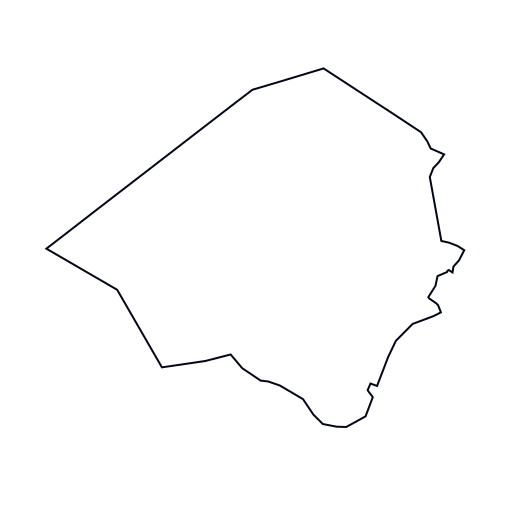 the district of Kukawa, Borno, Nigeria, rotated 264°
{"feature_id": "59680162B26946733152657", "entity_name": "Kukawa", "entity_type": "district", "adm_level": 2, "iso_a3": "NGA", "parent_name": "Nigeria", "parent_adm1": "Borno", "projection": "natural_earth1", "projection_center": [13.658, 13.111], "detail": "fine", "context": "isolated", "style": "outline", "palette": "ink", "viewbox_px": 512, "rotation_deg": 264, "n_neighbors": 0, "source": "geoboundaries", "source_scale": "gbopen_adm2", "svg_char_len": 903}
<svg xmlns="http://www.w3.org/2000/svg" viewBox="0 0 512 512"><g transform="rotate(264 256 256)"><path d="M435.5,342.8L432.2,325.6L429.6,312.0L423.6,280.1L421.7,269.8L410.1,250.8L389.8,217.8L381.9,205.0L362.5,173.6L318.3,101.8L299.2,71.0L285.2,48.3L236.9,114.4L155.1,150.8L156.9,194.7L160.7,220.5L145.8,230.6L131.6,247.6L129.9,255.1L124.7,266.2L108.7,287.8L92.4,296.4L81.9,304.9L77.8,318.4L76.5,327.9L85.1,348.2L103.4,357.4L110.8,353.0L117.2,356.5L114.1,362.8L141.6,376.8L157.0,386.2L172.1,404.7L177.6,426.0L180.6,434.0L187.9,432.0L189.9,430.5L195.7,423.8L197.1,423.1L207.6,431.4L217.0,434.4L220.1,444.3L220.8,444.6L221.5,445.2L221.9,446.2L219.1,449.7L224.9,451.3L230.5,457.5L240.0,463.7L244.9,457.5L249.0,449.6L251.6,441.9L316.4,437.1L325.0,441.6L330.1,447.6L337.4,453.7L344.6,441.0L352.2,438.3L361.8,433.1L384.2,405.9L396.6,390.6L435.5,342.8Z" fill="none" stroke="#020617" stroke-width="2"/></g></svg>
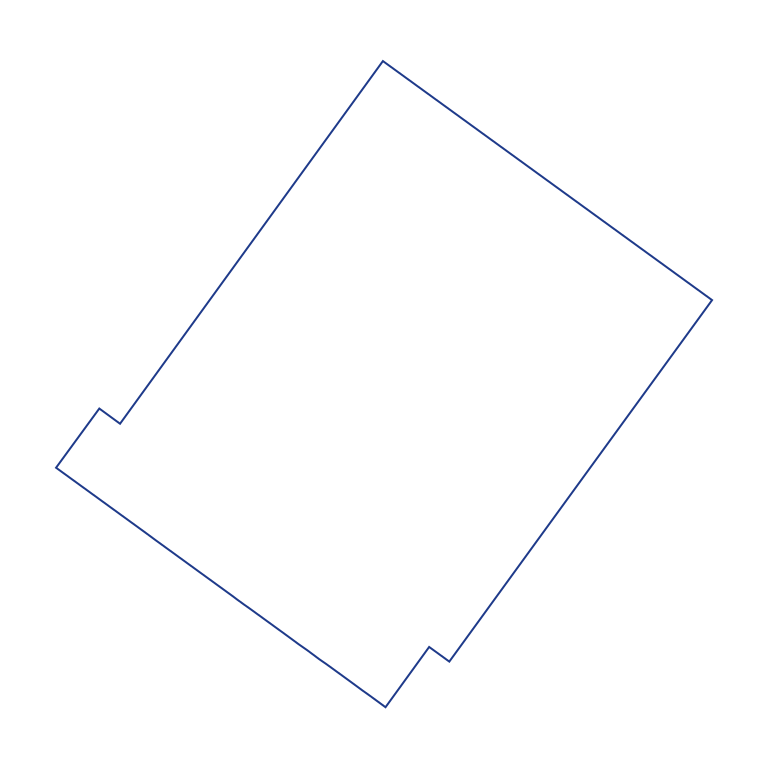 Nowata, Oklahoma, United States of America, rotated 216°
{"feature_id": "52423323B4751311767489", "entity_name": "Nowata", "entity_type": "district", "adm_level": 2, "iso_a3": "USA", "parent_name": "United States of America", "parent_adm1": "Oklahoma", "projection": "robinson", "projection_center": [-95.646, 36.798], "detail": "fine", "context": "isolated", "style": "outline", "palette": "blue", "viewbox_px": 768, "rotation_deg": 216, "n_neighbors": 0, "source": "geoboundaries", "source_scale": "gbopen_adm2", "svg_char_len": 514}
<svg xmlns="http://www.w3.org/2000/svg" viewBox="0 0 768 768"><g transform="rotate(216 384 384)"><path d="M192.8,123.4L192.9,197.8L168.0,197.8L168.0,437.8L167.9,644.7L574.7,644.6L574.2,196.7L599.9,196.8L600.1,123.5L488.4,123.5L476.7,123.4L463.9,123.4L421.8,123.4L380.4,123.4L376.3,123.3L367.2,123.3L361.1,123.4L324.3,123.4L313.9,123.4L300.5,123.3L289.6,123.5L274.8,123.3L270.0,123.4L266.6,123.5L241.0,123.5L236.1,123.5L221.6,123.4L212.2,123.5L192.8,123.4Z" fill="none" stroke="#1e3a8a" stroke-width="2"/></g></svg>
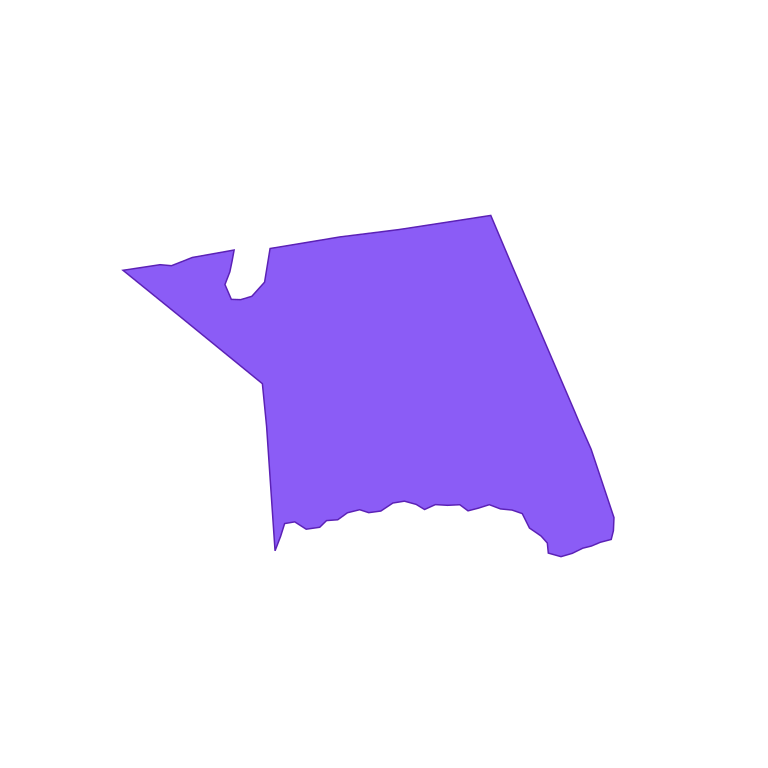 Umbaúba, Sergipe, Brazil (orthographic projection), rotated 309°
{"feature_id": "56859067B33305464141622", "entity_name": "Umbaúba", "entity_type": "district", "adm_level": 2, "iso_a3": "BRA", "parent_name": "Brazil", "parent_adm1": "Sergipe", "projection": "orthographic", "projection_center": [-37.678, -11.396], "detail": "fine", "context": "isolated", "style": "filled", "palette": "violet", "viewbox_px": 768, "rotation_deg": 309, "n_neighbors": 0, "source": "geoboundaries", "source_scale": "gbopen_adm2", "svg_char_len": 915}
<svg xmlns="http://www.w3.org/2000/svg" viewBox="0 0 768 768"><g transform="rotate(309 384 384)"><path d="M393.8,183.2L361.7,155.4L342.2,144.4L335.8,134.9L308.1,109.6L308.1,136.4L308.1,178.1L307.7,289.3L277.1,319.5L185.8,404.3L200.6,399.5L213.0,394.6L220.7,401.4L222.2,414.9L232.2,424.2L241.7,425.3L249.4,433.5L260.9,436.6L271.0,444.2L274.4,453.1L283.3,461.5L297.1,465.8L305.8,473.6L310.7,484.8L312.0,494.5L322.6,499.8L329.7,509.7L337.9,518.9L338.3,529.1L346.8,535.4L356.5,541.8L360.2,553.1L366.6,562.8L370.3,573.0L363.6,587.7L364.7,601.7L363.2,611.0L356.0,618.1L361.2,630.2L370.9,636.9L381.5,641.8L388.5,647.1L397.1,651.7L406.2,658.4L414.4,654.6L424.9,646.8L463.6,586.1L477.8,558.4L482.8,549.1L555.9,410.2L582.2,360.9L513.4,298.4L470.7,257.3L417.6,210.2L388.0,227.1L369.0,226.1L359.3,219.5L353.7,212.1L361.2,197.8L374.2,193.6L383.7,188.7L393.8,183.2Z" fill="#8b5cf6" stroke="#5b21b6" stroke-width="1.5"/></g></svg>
--
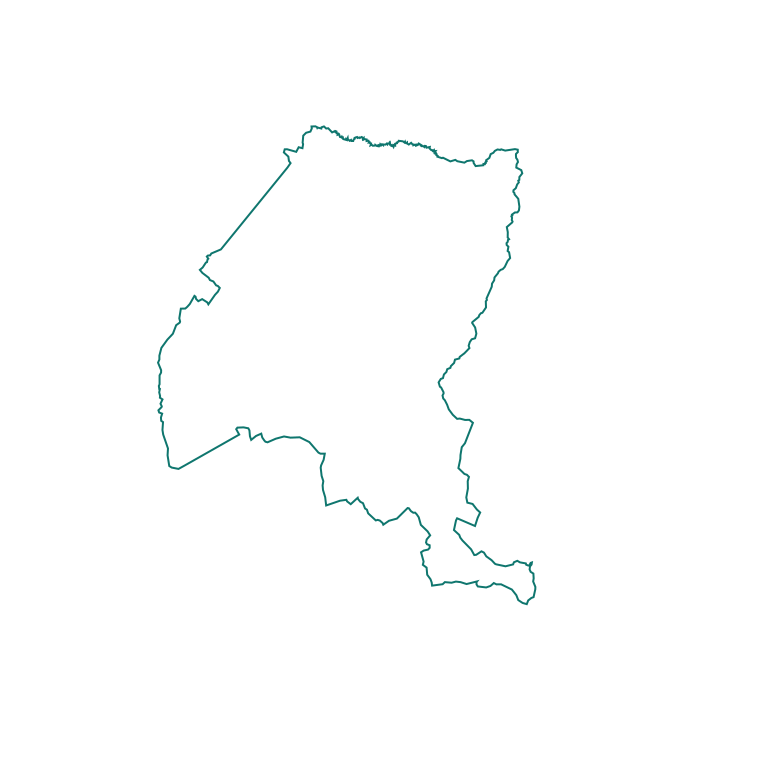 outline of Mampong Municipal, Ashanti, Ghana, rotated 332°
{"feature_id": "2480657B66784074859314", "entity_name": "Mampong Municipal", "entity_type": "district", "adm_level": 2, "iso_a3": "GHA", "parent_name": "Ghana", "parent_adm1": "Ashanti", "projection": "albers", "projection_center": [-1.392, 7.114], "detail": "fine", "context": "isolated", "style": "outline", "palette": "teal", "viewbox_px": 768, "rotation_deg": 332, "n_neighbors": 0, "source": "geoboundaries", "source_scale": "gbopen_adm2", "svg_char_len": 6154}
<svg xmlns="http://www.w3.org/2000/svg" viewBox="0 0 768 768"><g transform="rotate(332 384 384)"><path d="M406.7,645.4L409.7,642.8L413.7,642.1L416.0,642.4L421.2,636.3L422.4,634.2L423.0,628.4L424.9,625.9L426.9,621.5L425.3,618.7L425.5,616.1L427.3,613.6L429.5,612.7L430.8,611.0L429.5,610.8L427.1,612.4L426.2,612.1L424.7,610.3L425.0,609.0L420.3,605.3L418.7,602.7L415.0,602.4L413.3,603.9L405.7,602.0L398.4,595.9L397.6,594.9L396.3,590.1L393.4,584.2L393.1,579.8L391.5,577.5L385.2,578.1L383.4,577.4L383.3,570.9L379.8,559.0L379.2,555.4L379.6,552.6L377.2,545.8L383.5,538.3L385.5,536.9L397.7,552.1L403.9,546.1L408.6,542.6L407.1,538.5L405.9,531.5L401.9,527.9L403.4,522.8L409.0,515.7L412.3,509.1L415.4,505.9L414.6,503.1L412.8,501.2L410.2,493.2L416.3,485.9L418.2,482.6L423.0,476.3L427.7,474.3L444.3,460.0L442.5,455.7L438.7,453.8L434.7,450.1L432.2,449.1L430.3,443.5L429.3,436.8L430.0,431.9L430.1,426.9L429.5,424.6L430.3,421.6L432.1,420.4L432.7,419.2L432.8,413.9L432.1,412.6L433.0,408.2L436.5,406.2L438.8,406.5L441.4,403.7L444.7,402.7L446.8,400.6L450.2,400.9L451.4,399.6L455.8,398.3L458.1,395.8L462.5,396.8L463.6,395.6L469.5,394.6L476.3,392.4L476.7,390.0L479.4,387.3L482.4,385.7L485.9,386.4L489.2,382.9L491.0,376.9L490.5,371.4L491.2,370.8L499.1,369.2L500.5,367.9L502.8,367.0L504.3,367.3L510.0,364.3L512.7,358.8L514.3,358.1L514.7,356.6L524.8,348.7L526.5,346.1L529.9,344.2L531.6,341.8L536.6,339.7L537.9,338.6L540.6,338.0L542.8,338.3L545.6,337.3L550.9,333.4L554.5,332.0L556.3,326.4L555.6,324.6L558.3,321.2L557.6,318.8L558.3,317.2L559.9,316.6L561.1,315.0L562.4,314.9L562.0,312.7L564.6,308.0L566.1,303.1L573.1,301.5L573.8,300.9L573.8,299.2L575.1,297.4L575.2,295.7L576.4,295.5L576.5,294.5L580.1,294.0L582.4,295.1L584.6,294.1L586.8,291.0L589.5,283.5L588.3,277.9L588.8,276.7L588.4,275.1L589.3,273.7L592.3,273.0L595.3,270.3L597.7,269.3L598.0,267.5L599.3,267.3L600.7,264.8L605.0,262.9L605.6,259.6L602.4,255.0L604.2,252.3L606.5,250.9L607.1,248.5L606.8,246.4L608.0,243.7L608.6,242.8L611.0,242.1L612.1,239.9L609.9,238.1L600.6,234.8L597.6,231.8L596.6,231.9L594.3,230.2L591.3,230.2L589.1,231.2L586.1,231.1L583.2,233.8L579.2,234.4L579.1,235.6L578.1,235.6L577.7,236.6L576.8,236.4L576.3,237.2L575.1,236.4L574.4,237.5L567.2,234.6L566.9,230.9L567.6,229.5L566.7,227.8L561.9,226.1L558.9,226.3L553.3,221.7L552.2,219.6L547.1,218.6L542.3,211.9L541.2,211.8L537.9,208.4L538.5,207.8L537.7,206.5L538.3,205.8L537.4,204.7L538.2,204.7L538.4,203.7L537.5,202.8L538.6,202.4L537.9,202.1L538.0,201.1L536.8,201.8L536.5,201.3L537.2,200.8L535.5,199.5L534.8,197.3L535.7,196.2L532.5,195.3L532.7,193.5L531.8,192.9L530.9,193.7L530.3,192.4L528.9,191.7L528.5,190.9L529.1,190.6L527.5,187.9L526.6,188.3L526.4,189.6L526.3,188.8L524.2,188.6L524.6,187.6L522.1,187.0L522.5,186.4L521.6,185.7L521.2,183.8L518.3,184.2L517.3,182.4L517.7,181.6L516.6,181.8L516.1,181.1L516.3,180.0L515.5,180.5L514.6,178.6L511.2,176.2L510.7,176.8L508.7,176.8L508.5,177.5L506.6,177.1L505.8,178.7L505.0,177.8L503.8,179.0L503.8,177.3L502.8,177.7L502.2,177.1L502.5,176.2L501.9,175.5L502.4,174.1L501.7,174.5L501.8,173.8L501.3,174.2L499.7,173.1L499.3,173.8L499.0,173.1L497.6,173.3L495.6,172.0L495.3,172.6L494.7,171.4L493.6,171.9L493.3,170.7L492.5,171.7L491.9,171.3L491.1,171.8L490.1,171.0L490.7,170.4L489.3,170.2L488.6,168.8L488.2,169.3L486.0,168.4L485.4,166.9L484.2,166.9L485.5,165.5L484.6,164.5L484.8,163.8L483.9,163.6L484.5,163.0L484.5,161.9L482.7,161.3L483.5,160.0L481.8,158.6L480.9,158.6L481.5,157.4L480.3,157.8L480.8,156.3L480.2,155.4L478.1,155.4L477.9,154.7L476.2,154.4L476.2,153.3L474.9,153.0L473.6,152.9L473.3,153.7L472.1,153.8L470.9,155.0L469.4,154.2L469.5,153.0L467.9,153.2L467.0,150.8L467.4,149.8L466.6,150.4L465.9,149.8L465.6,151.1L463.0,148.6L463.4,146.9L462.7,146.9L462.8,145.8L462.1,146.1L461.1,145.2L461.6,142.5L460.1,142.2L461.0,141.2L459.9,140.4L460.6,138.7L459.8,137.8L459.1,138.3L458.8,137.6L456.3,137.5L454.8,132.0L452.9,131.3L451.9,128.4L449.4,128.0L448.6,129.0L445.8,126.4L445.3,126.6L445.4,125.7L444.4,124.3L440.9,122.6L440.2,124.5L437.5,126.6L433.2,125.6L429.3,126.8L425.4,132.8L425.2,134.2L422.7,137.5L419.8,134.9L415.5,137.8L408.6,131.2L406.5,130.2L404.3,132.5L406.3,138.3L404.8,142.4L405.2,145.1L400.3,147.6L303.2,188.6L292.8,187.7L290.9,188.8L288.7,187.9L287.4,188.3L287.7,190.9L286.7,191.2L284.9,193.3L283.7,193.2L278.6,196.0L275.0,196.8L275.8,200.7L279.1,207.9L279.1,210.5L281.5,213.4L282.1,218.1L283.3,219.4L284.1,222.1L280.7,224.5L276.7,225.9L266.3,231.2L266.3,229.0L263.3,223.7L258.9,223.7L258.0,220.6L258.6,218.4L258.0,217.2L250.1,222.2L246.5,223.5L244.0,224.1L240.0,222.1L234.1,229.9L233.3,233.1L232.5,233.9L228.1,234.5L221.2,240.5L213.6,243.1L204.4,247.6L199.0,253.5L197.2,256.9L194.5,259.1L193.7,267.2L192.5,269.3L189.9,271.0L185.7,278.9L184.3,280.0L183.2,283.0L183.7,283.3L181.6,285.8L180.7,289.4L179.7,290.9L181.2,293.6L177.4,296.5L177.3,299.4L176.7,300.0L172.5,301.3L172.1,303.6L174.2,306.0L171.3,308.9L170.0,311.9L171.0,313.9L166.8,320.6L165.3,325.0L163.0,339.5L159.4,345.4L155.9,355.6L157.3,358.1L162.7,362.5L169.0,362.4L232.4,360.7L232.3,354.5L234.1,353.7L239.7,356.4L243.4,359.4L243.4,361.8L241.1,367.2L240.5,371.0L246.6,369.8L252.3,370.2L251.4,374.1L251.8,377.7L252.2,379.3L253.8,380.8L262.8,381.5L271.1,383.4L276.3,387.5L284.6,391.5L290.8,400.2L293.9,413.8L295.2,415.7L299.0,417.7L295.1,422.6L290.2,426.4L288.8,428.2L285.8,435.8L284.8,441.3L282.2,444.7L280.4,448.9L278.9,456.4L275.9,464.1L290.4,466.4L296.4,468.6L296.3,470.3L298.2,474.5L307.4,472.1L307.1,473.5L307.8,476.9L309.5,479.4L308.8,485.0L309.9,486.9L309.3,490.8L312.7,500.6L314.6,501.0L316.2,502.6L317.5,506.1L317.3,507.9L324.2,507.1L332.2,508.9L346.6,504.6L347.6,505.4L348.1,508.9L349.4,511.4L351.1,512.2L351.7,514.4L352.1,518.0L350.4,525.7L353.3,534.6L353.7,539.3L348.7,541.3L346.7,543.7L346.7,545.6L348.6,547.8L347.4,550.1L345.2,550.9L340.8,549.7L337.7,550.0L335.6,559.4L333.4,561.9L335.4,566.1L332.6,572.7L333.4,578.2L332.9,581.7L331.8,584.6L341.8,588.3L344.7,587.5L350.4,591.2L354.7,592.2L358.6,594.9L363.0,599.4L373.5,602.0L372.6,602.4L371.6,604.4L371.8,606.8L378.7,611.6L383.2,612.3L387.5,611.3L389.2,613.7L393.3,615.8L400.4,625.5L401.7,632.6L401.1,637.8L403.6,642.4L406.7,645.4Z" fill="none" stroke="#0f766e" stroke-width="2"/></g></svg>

● TASK TO COMPLETE
Quote the records between the lines holding "the district of" and "Nowata, Oklahoma, United", inclusive, without changing anything, and leave the pictures out of your answer.

● ANSWER TO THIS TASK
 the district of Kukawa, Borno, Nigeria, rotated 264°
{"feature_id": "59680162B26946733152657", "entity_name": "Kukawa", "entity_type": "district", "adm_level": 2, "iso_a3": "NGA", "parent_name": "Nigeria", "parent_adm1": "Borno", "projection": "natural_earth1", "projection_center": [13.658, 13.111], "detail": "fine", "context": "isolated", "style": "outline", "palette": "ink", "viewbox_px": 512, "rotation_deg": 264, "n_neighbors": 0, "source": "geoboundaries", "source_scale": "gbopen_adm2", "svg_char_len": 903}
<svg xmlns="http://www.w3.org/2000/svg" viewBox="0 0 512 512"><g transform="rotate(264 256 256)"><path d="M435.5,342.8L432.2,325.6L429.6,312.0L423.6,280.1L421.7,269.8L410.1,250.8L389.8,217.8L381.9,205.0L362.5,173.6L318.3,101.8L299.2,71.0L285.2,48.3L236.9,114.4L155.1,150.8L156.9,194.7L160.7,220.5L145.8,230.6L131.6,247.6L129.9,255.1L124.7,266.2L108.7,287.8L92.4,296.4L81.9,304.9L77.8,318.4L76.5,327.9L85.1,348.2L103.4,357.4L110.8,353.0L117.2,356.5L114.1,362.8L141.6,376.8L157.0,386.2L172.1,404.7L177.6,426.0L180.6,434.0L187.9,432.0L189.9,430.5L195.7,423.8L197.1,423.1L207.6,431.4L217.0,434.4L220.1,444.3L220.8,444.6L221.5,445.2L221.9,446.2L219.1,449.7L224.9,451.3L230.5,457.5L240.0,463.7L244.9,457.5L249.0,449.6L251.6,441.9L316.4,437.1L325.0,441.6L330.1,447.6L337.4,453.7L344.6,441.0L352.2,438.3L361.8,433.1L384.2,405.9L396.6,390.6L435.5,342.8Z" fill="none" stroke="#020617" stroke-width="2"/></g></svg>
 Nowata, Oklahoma, United States of America, rotated 216°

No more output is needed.